* [GOAL OF THE EXERCISE]
Extend the blog text on vendor market presence and usability in system selection, picking up right after its final sentence.

* [TEXT SECTION]
But my real concern was the Other Demand Generation group. Here, the Alexa figures do provide some very helpful insights. Basically they suggest that Marketbright, Pardot, Marqui and ActiveConversion, are all pretty much comparable in market presence to Manticore and Market2Lead. I spoke with Marketbright and Pardot this week and connected with ActiveConversion some time ago. Based on those conversations, this seems about right. (Marqui is a special case because they fell on financial hard times and the assets were recently purchased.) Rankings fall off sharply for the other vendors on the list, providing a reasonable cut-off point for the next round of Guide entries.

Of course, nothing is set in stone. Perhaps one of the smaller vendors can convince me that they have something special enough to justify including them. Plus there is still the question of whether I should invest the effort to expand the Guide at all, and what sequence I do the additions. But, whatever the final result, it’s nice to have an objective way to measure vendor market presence.

Thursday, 13 November 2008

Usability Is Just One Piece of the Puzzle

A funny thing happened as I was writing one of my usual rants on incorporating usability into the selection process. (The resulting paper is on the http://www.raabguide.com/ site, creatively titled "Building Usability into Your System Selection".)

After a few bon mots that probably no one else will find clever ("Usability is hard to measure; features are easy to count" "Small hard facts beat big blurry realities") I got to describing the steps in a usability-aware selection process:

  1. define business needs
  2. define processes to meet those needs
  3. define tasks within each process
  4. identify systems to consider, then, for each system:
  5. determine which users will do each task
  6. determine how much work each task will be
  7. compare, rank and summarize the results

As a point of comparison, it's steps 3, 5 and 6 that differ from the conventional selection process. Step 3 in a conventional process would identify features needed rather than tasks, while steps 5 and 6 would be replaced with research into system features.

What I realized as I was writing this was that the real focus is not on usability, but on defining processes and tasks. Usability measures are something of a by-product. In fact, the most natural way to implement this approach would be to score each system for each task, with a single score that incoporates both functionality and as ease of use. Indeed, as I wrote not long ago, standard definitions of usability include both these elements, so this is not exactly an original thought.

* [SUPPLIED MATERIAL]
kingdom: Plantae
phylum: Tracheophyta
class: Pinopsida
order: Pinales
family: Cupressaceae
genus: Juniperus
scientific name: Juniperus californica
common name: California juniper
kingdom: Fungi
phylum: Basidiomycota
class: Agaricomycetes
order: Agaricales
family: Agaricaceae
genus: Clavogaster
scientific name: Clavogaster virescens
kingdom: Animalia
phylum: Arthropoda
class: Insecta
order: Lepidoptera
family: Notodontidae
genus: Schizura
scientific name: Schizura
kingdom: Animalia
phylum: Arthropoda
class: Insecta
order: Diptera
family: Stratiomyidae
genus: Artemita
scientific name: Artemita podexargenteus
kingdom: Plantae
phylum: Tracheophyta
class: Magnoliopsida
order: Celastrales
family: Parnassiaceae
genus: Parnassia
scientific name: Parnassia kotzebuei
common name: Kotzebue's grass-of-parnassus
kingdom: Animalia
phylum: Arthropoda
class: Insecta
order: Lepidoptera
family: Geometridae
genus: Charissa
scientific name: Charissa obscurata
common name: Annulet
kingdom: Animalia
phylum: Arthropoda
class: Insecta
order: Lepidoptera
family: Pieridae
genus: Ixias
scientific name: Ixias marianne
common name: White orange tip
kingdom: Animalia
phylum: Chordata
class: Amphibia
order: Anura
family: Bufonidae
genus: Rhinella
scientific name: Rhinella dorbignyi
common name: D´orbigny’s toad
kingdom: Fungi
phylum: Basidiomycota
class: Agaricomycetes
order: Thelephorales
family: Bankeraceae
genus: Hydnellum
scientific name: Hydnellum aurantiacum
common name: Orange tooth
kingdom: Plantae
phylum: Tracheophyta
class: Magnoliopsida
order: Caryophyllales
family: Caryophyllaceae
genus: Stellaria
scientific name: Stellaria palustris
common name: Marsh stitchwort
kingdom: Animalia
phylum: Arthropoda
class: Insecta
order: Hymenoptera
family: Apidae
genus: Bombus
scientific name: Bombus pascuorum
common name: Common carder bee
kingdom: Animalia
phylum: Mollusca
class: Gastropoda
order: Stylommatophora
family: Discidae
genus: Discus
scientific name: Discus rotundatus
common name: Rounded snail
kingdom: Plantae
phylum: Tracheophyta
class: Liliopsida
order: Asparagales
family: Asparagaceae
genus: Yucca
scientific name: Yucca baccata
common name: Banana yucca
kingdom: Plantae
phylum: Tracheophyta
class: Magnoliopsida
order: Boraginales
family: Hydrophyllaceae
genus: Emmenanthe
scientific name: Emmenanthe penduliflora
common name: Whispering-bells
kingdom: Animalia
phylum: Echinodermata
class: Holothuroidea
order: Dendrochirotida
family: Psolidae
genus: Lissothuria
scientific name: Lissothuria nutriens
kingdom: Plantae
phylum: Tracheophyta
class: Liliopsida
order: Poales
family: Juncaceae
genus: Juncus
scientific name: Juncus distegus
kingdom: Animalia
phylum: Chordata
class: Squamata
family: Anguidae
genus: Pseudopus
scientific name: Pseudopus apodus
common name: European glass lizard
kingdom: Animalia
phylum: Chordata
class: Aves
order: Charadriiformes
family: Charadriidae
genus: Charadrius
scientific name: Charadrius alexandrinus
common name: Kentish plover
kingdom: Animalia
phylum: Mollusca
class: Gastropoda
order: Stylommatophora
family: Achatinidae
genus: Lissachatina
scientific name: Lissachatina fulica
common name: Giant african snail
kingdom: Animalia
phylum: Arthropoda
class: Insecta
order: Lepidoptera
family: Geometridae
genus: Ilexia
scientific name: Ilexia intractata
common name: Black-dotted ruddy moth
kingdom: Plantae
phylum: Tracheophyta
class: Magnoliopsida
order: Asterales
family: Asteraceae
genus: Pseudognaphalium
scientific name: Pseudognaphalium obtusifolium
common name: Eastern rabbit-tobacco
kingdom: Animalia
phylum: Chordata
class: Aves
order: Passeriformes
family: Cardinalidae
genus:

* [YOUR RESPONSE]
Still, it does mean I have to restructure the terms of the debate (at least, the one inside my head). It's not usability vs. features, but process vs. features. That is, I'm essentially arguing that selection processes should invest their effort in understanding the company business processes that the new system must support, and in particular in which the tasks different users will perform.

The good news here is that you'll eventually need to define, or maybe redefine, those processes, tasks and user roles for a successful implementation. So you're not doing more work, but simply doing the implementation work sooner. This means a process-focused evaluation approach ultimately reduces the total work involved, as well as reducing implementation time and improving the prospects for success. By contrast, time spent researching system features is pretty much a waste once the selection process is complete.

Of course, this does raise the question of whether the feature information assembled in the Raab Guide to Demand Generation Systems is really helpful. You won't be surprised to find I think it is. This is not so much because of the feature checklist (truly my least favorite section) but because the Guide tries to show how the features are organized, which directly impacts system usability. Plus, of course, the absence of a necessary feature makes a system unusable for that particular purpose, and that is the biggest usability hit of all. What the Guide really does is save readers the work of assembling all the feature information for themselves, thereby freeing them to focus on defining their own business processes, tasks and users.

In conclusion, you should all go and buy the Guide immediately.